In college, I established bi-annual Community Engagement events as Vice President of a cultural student group where we volunteered with Ronald McDonald House, Post-graduation, as a Junior Board member of the Erie Family Health Center, I saw the benefits of supplementing medical care with wellness programs like nutrition education.
At Ross, I hoped to gain the international, healthcare, entrepreneurial, and social impact experiences to begin exploring this goal. Immediately after my MBA, I plan to go to Deloitte Consulting, with the hope of transitioning into the global healthcare practice. Long-term, I plan to leverage my Ross and Deloitte professional experiences to start a company that teaches providers how to use sustainable healthcare technologies to reach remote communities.
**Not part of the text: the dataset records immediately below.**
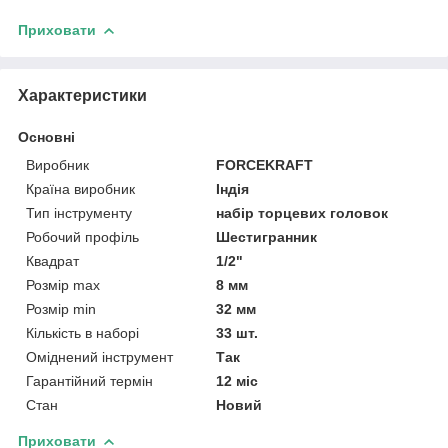
Приховати
Характеристики
Основні
Виробник
FORCEKRAFT
Країна виробник
Індія
Тип інструменту
набір торцевих головок
Робочий профіль
Шестигранник
Квадрат
1/2"
Розмір max
8 мм
Розмір min
32 мм
Кількість в наборі
33 шт.
Оміднений інструмент
Так
Гарантійний термін
12 міс
Стан
Новий
Приховати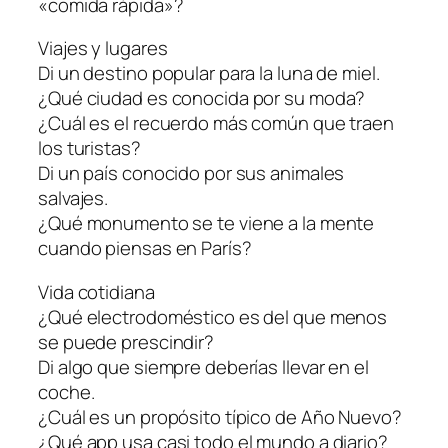
«comida rápida»?
Viajes y lugares
Di un destino popular para la luna de miel.
¿Qué ciudad es conocida por su moda?
¿Cuál es el recuerdo más común que traen
los turistas?
Di un país conocido por sus animales
salvajes.
¿Qué monumento se te viene a la mente
cuando piensas en París?
Vida cotidiana
¿Qué electrodoméstico es del que menos
se puede prescindir?
Di algo que siempre deberías llevar en el
coche.
¿Cuál es un propósito típico de Año Nuevo?
¿Qué app usa casi todo el mundo a diario?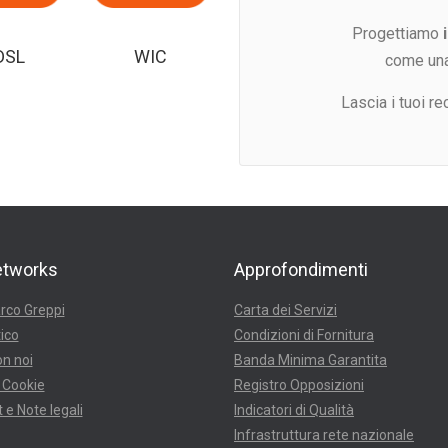
Progettiamo
DSL
WIC
come un
Lascia i tuoi re
etworks
Approfondimenti
rco Greppi
Carta dei Servizi
ico
Condizioni di Fornitura
n noi
Banda Minima Garantita
 Cookie
Registro Opposizioni
 e Note legali
Indicatori di Qualità
Infrastruttura rete nazionale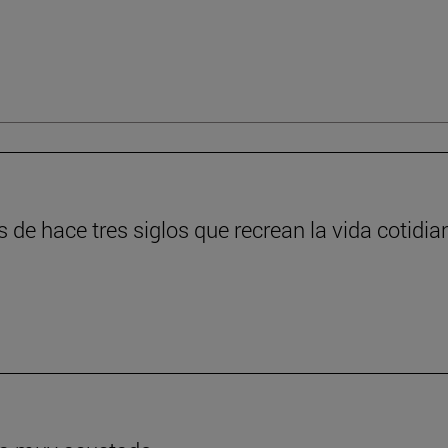
s de hace tres siglos que recrean la vida cotidia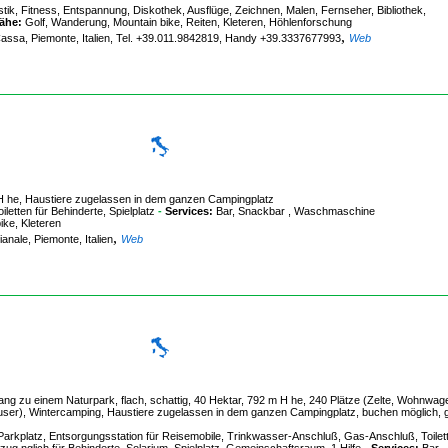
ik, Fitness, Entspannung, Diskothek, Ausflüge, Zeichnen, Malen, Fernseher, Bibliothek,
Nähe:
Golf, Wanderung, Mountain bike, Reiten, Kleteren, Höhlenforschung
,
Cassa, Piemonte, Italien, Tel. +39.011.9842819, Handy +39.3337677993
Web
H he, Haustiere zugelassen in dem ganzen Campingplatz
etten für Behinderte, Spielplatz
-
Services:
Bar, Snackbar , Waschmaschine
ke, Kleteren
,
nale, Piemonte, Italien
Web
ng zu einem Naturpark, flach, schattig, 40 Hektar, 792 m H he, 240 Plätze (Zelte, Wohnwag
user), Wintercamping, Haustiere zugelassen in dem ganzen Campingplatz, buchen möglich, 
arkplatz, Entsorgungsstation für Reisemobile, Trinkwasser-Anschluß, Gas-Anschluß, Toilet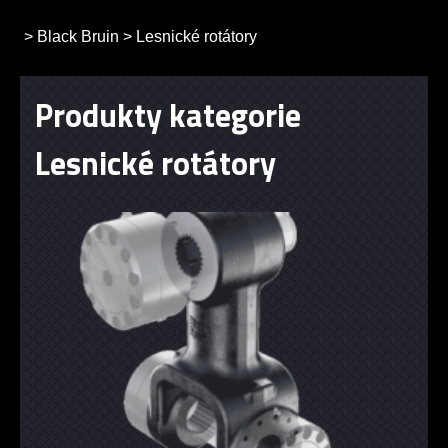
>
Black Bruin
>
Lesnické rotátory
Produkty kategorie
Lesnické rotátory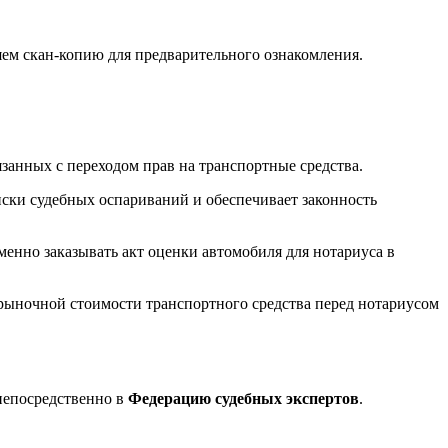
ем скан-копию для предварительного ознакомления.
занных с переходом прав на транспортные средства.
иски судебных оспариваний и обеспечивает законность
енно заказывать акт оценки автомобиля для нотариуса в
рыночной стоимости транспортного средства перед нотариусом
непосредственно в
Федерацию судебных экспертов
.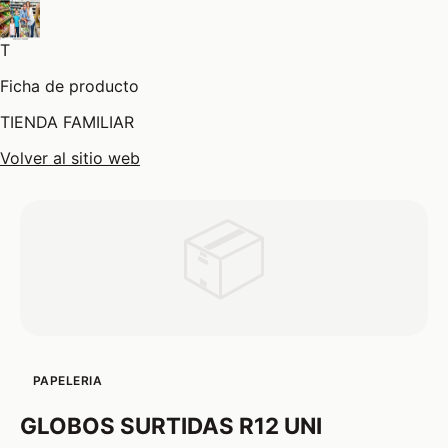
T
Ficha de producto
TIENDA FAMILIAR
Volver al sitio web
📦
PAPELERIA
GLOBOS SURTIDAS R12 UNI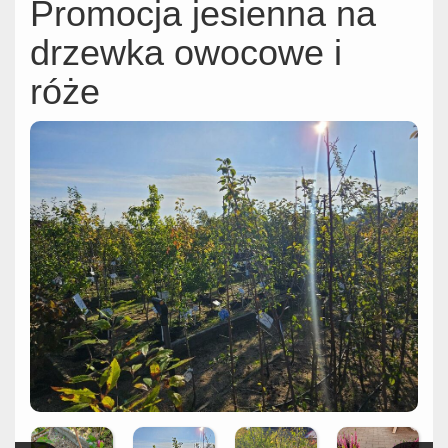
Promocja jesienna na
drzewka owocowe i
róże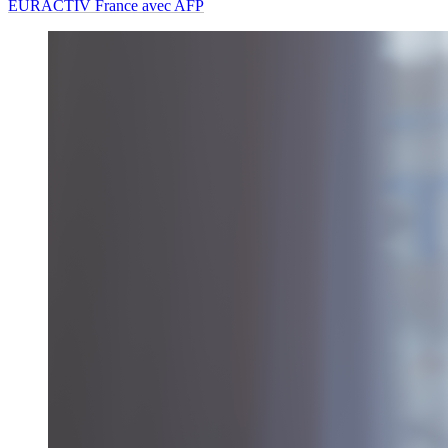
EURACTIV France avec AFP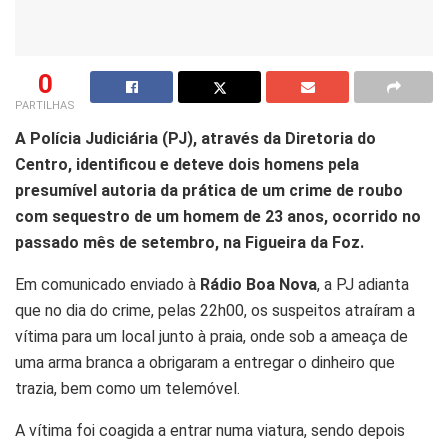
0
PARTILHAS
A Polícia Judiciária (PJ), através da Diretoria do
Centro, identificou e deteve dois homens pela
presumível autoria da prática de um crime de roubo
com sequestro de um homem de 23 anos, ocorrido no
passado mês de setembro, na Figueira da Foz.
Em comunicado enviado à
Rádio Boa Nova
, a PJ adianta
que no dia do crime, pelas 22h00, os suspeitos atraíram a
vítima para um local junto à praia, onde sob a ameaça de
uma arma branca a obrigaram a entregar o dinheiro que
trazia, bem como um telemóvel.
A vítima foi coagida a entrar numa viatura, sendo depois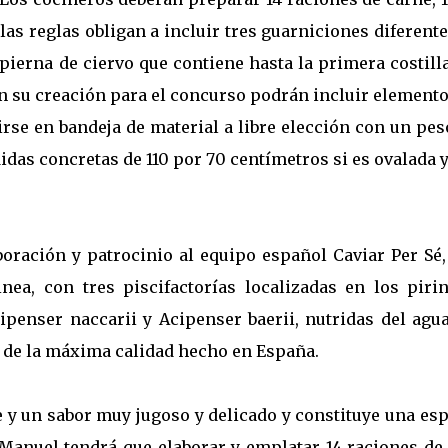
 las reglas obligan a incluir tres guarniciones diferent
pierna de ciervo que contiene hasta la primera costill
 en su creación para el concurso podrán incluir element
rse en bandeja de material a libre elección con un pe
idas concretas de 110 por 70 centímetros si es ovalada 
boración y patrocinio al equipo español Caviar Per Sé,
nea, con tres piscifactorías localizadas en los pirin
ipenser naccarii y Acipenser baerii, nutridas del agua
r de la máxima calidad hecho en España.
e y un sabor muy jugoso y delicado y constituye una es
Manuel tendrá que elaborar y emplatar 14 raciones de 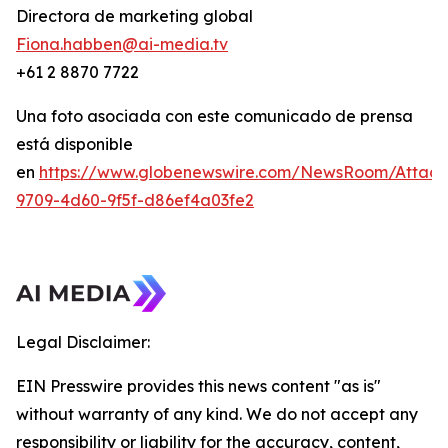
Directora de marketing global
Fiona.habben@ai-media.tv
+61 2 8870 7722
Una foto asociada con este comunicado de prensa
está disponible
en
https://www.globenewswire.com/NewsRoom/Attac
9709-4d60-9f5f-d86ef4a03fe2
Legal Disclaimer:
EIN Presswire provides this news content "as is"
without warranty of any kind. We do not accept any
responsibility or liability for the accuracy, content,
During my time at Ross, I made it a goal to participate in as many experiences as possible so as to see and deliver a breadth of social impact. As an MBA1, I worked with the Pearson Affordable Learning Fund (PALF) through Emerging Markets Club. It has allowed us to explore zones of opportunity, as I am learning in Aneel Karnani’s Business in Society class. I have also been able to see how social impact varies within the U.S., through my internship with Mission Throttle, a social impact consulting/investing firm in Michigan and Ross Open Road, where I traveled across the U.S. to work with various social enterprises.
Furthermore, I worked with Jerry Davis to facilitate the Impact Charette this past summer, guiding executives and SMEs in a day-long workshop to explore how we can incentivize investment dollars to social impact. As the President of Give-A-Day-Fund, I feel proud to be a part of the incentive for students, by providing financial assistance so students can at least be encouraged to explore social impact.